WHAT YOU ARE ASKED TO DO: Retype every line of the listing below, word for word and in the same order.

ENTRIES:
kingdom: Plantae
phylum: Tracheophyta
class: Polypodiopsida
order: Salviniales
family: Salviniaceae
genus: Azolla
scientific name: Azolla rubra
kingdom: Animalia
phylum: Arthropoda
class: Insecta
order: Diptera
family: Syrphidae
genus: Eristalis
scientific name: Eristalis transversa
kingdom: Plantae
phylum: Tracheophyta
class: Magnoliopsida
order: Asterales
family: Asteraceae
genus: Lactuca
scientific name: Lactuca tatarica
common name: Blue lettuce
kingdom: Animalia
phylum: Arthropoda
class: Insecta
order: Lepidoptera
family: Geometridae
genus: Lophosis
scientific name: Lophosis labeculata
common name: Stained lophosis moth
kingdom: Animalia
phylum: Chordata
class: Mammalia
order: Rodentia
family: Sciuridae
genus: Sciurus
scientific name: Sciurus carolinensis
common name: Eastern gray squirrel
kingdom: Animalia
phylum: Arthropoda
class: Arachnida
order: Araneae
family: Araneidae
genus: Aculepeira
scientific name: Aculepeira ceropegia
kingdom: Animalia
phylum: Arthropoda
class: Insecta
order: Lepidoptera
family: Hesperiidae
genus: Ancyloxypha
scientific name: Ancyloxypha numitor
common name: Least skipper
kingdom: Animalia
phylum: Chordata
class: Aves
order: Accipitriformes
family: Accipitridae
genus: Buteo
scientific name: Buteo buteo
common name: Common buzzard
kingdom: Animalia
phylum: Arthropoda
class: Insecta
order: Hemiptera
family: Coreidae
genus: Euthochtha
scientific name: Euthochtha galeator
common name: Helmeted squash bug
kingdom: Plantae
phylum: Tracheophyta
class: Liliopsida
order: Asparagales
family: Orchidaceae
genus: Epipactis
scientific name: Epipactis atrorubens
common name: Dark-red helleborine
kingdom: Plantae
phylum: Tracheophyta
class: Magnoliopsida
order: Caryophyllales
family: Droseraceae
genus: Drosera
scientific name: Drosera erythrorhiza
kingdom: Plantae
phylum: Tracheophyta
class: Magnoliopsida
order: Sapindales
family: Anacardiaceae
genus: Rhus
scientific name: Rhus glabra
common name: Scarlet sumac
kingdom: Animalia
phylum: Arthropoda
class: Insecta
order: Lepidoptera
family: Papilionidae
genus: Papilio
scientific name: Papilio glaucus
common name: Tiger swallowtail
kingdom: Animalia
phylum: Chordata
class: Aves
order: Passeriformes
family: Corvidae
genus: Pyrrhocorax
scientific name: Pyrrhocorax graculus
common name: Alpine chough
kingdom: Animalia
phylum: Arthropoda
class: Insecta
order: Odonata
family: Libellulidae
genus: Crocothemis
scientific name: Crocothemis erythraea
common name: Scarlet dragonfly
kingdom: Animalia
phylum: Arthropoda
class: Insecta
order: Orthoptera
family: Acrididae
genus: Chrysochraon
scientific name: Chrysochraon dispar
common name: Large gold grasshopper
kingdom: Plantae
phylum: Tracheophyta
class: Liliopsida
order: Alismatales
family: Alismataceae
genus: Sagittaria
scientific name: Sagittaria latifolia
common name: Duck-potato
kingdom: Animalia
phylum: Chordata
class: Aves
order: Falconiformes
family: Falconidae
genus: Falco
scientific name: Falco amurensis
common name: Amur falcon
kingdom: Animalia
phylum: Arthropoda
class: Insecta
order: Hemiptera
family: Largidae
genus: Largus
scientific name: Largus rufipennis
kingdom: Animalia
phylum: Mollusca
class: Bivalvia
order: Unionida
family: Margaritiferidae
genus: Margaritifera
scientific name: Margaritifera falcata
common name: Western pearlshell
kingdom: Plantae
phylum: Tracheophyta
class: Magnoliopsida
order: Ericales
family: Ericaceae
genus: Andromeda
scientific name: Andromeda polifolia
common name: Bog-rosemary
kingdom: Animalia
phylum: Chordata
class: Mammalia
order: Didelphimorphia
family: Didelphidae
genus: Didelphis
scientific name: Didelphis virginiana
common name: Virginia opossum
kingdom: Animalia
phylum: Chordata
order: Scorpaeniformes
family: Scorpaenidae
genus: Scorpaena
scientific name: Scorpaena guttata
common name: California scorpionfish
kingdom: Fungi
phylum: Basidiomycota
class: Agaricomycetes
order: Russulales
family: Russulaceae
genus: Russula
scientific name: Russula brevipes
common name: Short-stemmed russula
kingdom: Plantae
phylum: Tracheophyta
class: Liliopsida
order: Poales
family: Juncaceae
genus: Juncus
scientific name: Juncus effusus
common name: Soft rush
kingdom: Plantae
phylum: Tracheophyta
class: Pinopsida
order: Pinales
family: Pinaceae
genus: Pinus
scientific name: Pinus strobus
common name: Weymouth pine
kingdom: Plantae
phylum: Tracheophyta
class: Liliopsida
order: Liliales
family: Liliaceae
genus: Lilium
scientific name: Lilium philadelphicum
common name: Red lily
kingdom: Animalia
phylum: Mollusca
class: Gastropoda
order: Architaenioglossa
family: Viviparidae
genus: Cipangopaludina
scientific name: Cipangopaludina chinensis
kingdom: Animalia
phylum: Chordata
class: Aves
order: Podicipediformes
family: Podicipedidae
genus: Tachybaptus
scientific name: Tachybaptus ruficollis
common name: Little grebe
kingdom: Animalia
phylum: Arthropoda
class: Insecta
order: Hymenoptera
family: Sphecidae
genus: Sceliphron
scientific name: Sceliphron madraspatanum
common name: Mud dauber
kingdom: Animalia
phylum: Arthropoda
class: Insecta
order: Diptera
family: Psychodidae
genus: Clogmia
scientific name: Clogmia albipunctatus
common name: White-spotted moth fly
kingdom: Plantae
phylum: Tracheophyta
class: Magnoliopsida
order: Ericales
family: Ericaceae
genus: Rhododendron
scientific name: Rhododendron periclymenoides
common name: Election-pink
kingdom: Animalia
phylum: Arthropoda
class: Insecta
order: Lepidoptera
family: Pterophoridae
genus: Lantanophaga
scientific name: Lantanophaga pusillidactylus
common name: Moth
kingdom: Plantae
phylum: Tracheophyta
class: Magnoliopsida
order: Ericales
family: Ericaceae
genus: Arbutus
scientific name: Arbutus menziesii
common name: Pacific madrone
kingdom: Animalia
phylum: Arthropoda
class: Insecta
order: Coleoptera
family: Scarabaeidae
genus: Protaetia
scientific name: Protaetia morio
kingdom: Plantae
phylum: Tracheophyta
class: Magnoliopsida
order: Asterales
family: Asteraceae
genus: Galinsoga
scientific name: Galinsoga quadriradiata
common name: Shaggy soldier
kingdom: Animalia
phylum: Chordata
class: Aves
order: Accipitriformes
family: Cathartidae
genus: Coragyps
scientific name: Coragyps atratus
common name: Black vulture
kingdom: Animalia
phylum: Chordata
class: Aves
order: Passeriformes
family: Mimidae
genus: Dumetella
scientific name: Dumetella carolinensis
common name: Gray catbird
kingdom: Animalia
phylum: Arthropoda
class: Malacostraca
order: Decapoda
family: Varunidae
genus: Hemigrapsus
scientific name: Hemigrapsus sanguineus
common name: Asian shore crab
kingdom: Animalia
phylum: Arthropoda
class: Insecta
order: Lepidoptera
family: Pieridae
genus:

TASK RESPONSE:
kingdom: Plantae
phylum: Tracheophyta
class: Polypodiopsida
order: Salviniales
family: Salviniaceae
genus: Azolla
scientific name: Azolla rubra
kingdom: Animalia
phylum: Arthropoda
class: Insecta
order: Diptera
family: Syrphidae
genus: Eristalis
scientific name: Eristalis transversa
kingdom: Plantae
phylum: Tracheophyta
class: Magnoliopsida
order: Asterales
family: Asteraceae
genus: Lactuca
scientific name: Lactuca tatarica
common name: Blue lettuce
kingdom: Animalia
phylum: Arthropoda
class: Insecta
order: Lepidoptera
family: Geometridae
genus: Lophosis
scientific name: Lophosis labeculata
common name: Stained lophosis moth
kingdom: Animalia
phylum: Chordata
class: Mammalia
order: Rodentia
family: Sciuridae
genus: Sciurus
scientific name: Sciurus carolinensis
common name: Eastern gray squirrel
kingdom: Animalia
phylum: Arthropoda
class: Arachnida
order: Araneae
family: Araneidae
genus: Aculepeira
scientific name: Aculepeira ceropegia
kingdom: Animalia
phylum: Arthropoda
class: Insecta
order: Lepidoptera
family: Hesperiidae
genus: Ancyloxypha
scientific name: Ancyloxypha numitor
common name: Least skipper
kingdom: Animalia
phylum: Chordata
class: Aves
order: Accipitriformes
family: Accipitridae
genus: Buteo
scientific name: Buteo buteo
common name: Common buzzard
kingdom: Animalia
phylum: Arthropoda
class: Insecta
order: Hemiptera
family: Coreidae
genus: Euthochtha
scientific name: Euthochtha galeator
common name: Helmeted squash bug
kingdom: Plantae
phylum: Tracheophyta
class: Liliopsida
order: Asparagales
family: Orchidaceae
genus: Epipactis
scientific name: Epipactis atrorubens
common name: Dark-red helleborine
kingdom: Plantae
phylum: Tracheophyta
class: Magnoliopsida
order: Caryophyllales
family: Droseraceae
genus: Drosera
scientific name: Drosera erythrorhiza
kingdom: Plantae
phylum: Tracheophyta
class: Magnoliopsida
order: Sapindales
family: Anacardiaceae
genus: Rhus
scientific name: Rhus glabra
common name: Scarlet sumac
kingdom: Animalia
phylum: Arthropoda
class: Insecta
order: Lepidoptera
family: Papilionidae
genus: Papilio
scientific name: Papilio glaucus
common name: Tiger swallowtail
kingdom: Animalia
phylum: Chordata
class: Aves
order: Passeriformes
family: Corvidae
genus: Pyrrhocorax
scientific name: Pyrrhocorax graculus
common name: Alpine chough
kingdom: Animalia
phylum: Arthropoda
class: Insecta
order: Odonata
family: Libellulidae
genus: Crocothemis
scientific name: Crocothemis erythraea
common name: Scarlet dragonfly
kingdom: Animalia
phylum: Arthropoda
class: Insecta
order: Orthoptera
family: Acrididae
genus: Chrysochraon
scientific name: Chrysochraon dispar
common name: Large gold grasshopper
kingdom: Plantae
phylum: Tracheophyta
class: Liliopsida
order: Alismatales
family: Alismataceae
genus: Sagittaria
scientific name: Sagittaria latifolia
common name: Duck-potato
kingdom: Animalia
phylum: Chordata
class: Aves
order: Falconiformes
family: Falconidae
genus: Falco
scientific name: Falco amurensis
common name: Amur falcon
kingdom: Animalia
phylum: Arthropoda
class: Insecta
order: Hemiptera
family: Largidae
genus: Largus
scientific name: Largus rufipennis
kingdom: Animalia
phylum: Mollusca
class: Bivalvia
order: Unionida
family: Margaritiferidae
genus: Margaritifera
scientific name: Margaritifera falcata
common name: Western pearlshell
kingdom: Plantae
phylum: Tracheophyta
class: Magnoliopsida
order: Ericales
family: Ericaceae
genus: Andromeda
scientific name: Andromeda polifolia
common name: Bog-rosemary
kingdom: Animalia
phylum: Chordata
class: Mammalia
order: Didelphimorphia
family: Didelphidae
genus: Didelphis
scientific name: Didelphis virginiana
common name: Virginia opossum
kingdom: Animalia
phylum: Chordata
order: Scorpaeniformes
family: Scorpaenidae
genus: Scorpaena
scientific name: Scorpaena guttata
common name: California scorpionfish
kingdom: Fungi
phylum: Basidiomycota
class: Agaricomycetes
order: Russulales
family: Russulaceae
genus: Russula
scientific name: Russula brevipes
common name: Short-stemmed russula
kingdom: Plantae
phylum: Tracheophyta
class: Liliopsida
order: Poales
family: Juncaceae
genus: Juncus
scientific name: Juncus effusus
common name: Soft rush
kingdom: Plantae
phylum: Tracheophyta
class: Pinopsida
order: Pinales
family: Pinaceae
genus: Pinus
scientific name: Pinus strobus
common name: Weymouth pine
kingdom: Plantae
phylum: Tracheophyta
class: Liliopsida
order: Liliales
family: Liliaceae
genus: Lilium
scientific name: Lilium philadelphicum
common name: Red lily
kingdom: Animalia
phylum: Mollusca
class: Gastropoda
order: Architaenioglossa
family: Viviparidae
genus: Cipangopaludina
scientific name: Cipangopaludina chinensis
kingdom: Animalia
phylum: Chordata
class: Aves
order: Podicipediformes
family: Podicipedidae
genus: Tachybaptus
scientific name: Tachybaptus ruficollis
common name: Little grebe
kingdom: Animalia
phylum: Arthropoda
class: Insecta
order: Hymenoptera
family: Sphecidae
genus: Sceliphron
scientific name: Sceliphron madraspatanum
common name: Mud dauber
kingdom: Animalia
phylum: Arthropoda
class: Insecta
order: Diptera
family: Psychodidae
genus: Clogmia
scientific name: Clogmia albipunctatus
common name: White-spotted moth fly
kingdom: Plantae
phylum: Tracheophyta
class: Magnoliopsida
order: Ericales
family: Ericaceae
genus: Rhododendron
scientific name: Rhododendron periclymenoides
common name: Election-pink
kingdom: Animalia
phylum: Arthropoda
class: Insecta
order: Lepidoptera
family: Pterophoridae
genus: Lantanophaga
scientific name: Lantanophaga pusillidactylus
common name: Moth
kingdom: Plantae
phylum: Tracheophyta
class: Magnoliopsida
order: Ericales
family: Ericaceae
genus: Arbutus
scientific name: Arbutus menziesii
common name: Pacific madrone
kingdom: Animalia
phylum: Arthropoda
class: Insecta
order: Coleoptera
family: Scarabaeidae
genus: Protaetia
scientific name: Protaetia morio
kingdom: Plantae
phylum: Tracheophyta
class: Magnoliopsida
order: Asterales
family: Asteraceae
genus: Galinsoga
scientific name: Galinsoga quadriradiata
common name: Shaggy soldier
kingdom: Animalia
phylum: Chordata
class: Aves
order: Accipitriformes
family: Cathartidae
genus: Coragyps
scientific name: Coragyps atratus
common name: Black vulture
kingdom: Animalia
phylum: Chordata
class: Aves
order: Passeriformes
family: Mimidae
genus: Dumetella
scientific name: Dumetella carolinensis
common name: Gray catbird
kingdom: Animalia
phylum: Arthropoda
class: Malacostraca
order: Decapoda
family: Varunidae
genus: Hemigrapsus
scientific name: Hemigrapsus sanguineus
common name: Asian shore crab
kingdom: Animalia
phylum: Arthropoda
class: Insecta
order: Lepidoptera
family: Pieridae
genus:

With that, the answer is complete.